Squad 288 opened the roll-down gates. Chief Kevin Duffy of the 45 Battalion arrived. I had him supervise the operation in the rear. Squad 288 had a hoseline in the fire building at the top of the basement stairs. Several times, the door opened. They could hear aerosol cans exploding and possibly electrical arcing. Conditions on the first floor were getting bad. I told Squad 288 to keep the basement door closed and protect the stairs.
I went in with Squad 288, who was at the top of the stairs. They said they had a half tank left in their SCBA (self-contained breathing apparatus). Rescue 4 called for a line as they had some fire extension on the first floor. Engine 312 stretched a line into the store. Captain Brian Hickey of Rescue 4 asked Mike Milner of Rescue 4 if he needed a line on the second floor. He said no. I called the 45 Battalion and asked how they were doing. They said there was a problem with the door. I said if you can’t make it, we’ll try from here. The third time I asked, the 45 said we’re in, but there is another door. They used the Rabbit tool and then a Hurst tool. They were able to only open the outside door 15 inches. Engine 262 was going to advance, but the 45 said do not enter until the entire door is open.
I went outside to check on Engine 312. It was getting pretty bad inside the store when Battalion Chief John Moran of the same battalion arrived. He was detailed to the Special Operations Command. I was talking to him for about 30 seconds.
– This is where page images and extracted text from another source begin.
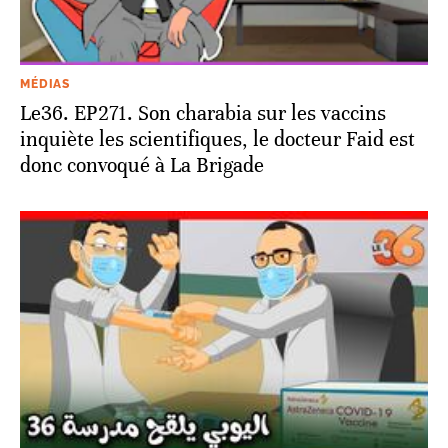
MÉDIAS
Le36. EP271. Son charabia sur les vaccins
inquiète les scientifiques, le docteur Faid est
donc convoqué à La Brigade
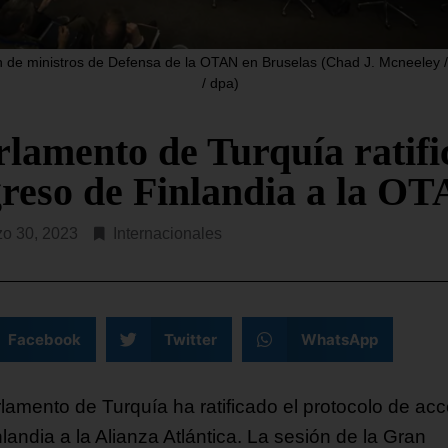
Rodríguez y de la ilegítima
U. prevé destinar USD$ 1000
Asamblea Nacional 2015 s
nes a un paquete de asistencia
reunieron nuevamente
 de ministros de Defensa de la OTAN en Bruselas (Chad J. Mcneeley
teria de seguridad para el
/ dpa)
ntemente constituido
SEGUIR LEYENDO...
R LEYENDO...
rlamento de Turquía ratifi
greso de Finlandia a la O
o 30, 2023
Internacionales
Facebook
Twitter
WhatsApp
rlamento de Turquía ha ratificado el protocolo de ac
landia a la Alianza Atlántica. La sesión de la Gran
A member of Ladder 163 got a saw to cut the hinge on the rear exterior door. The officer of Ladder 163 slipped inside and was halfway in and halfway out when the building exploded. The explosion blew me, Chief Moran and Engine 312 into the street. The 49 Battalion aide, who was at the corner of exposure 1 and 2, was knocked into the corner. The 14th Division aide reported to the Queens dispatcher to transmit a second alarm and that there had been an explosion. Deputy Chief Arty Messbauer of the 14th Division, who had just arrived seconds earlier, walked back to the car and had the aide request a fourth alarm.